TO DO =>
A - In the thread on caret and PCA, reproduce the passage between "5. (I understand" and "in the cross-validation?", inclusive, swapping every occurrence of "cross-validation" for "resampling".
B - Answer the following from the thread on caret and PCA:
(i) In which R package are the binary SVM classifiers being trained?
(ii) What setting is passed when calling train() to preprocess with PCA?
(iii) By default, what percentage of the variance do the components kept by caret explain?
C - List every user name that appears in the thread on caret and PCA.
*** SOURCE EXTRACT Section Begins ***
11

I am using the caret package in R for training of binary SVM classifiers. For reduction of features I am preprocessing with PCA using the built in feature preProc=c("pca") when calling train(). Here are my questions:

  1. How does caret select principal components?
  2. Is there a fixed number of principal components that is selected?
  3. Are principal components selected by some amount of explained variance (e.g. 80%)?
  4. How can I set the number of principal components used for classification?
  5. (I understand that PCA should be part of the outer cross-validation to allow reliable prediction estimates.) Should PCA also be implemented in the inner cross-validation cycle (parameter estimation)?
  6. How does caret implement PCA in the cross-validation?
amoeba
  • 93,463
  • 28
  • 275
  • 317
jokel
  • 2,403
  • 4
  • 32
  • 40
  • Useful information can be found in this post on [PCA and k-fold cross-validation in caret package in R](http://stats.stackexchange.com/questions/46216/pca-and-k-fold-cross-validation-in-caret-package-in-r). – Ekaba Bisong Dec 07 '16 at 20:29

1 Answers1

13

By default, caret keeps the components that explain 95% of the variance.
*** SOURCE EXTRACT Section Ends ***
*** SOURCE DATA Section Begins ***
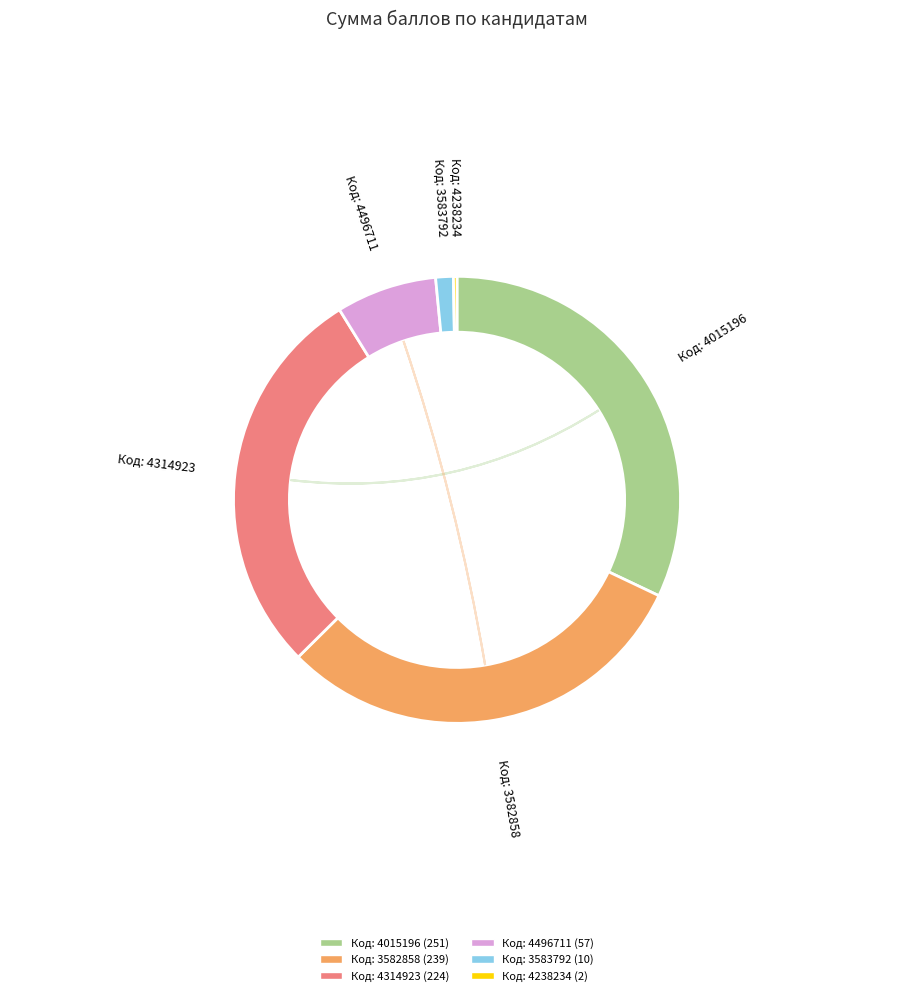

Which slice is the largest?

4015196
*** SOURCE DATA Section Ends ***
PER-TASK OUTPUTS =>
A -
5. (I understand that PCA should be part of the outer resampling to allow reliable prediction estimates.) Should PCA also be implemented in the inner resampling cycle (parameter estimation)?
  6. How does caret implement PCA in the resampling?

B -
(i) The caret package.
(ii) preProc=c("pca")
(iii) 95%.

C -
amoeba
jokel
Ekaba Bisong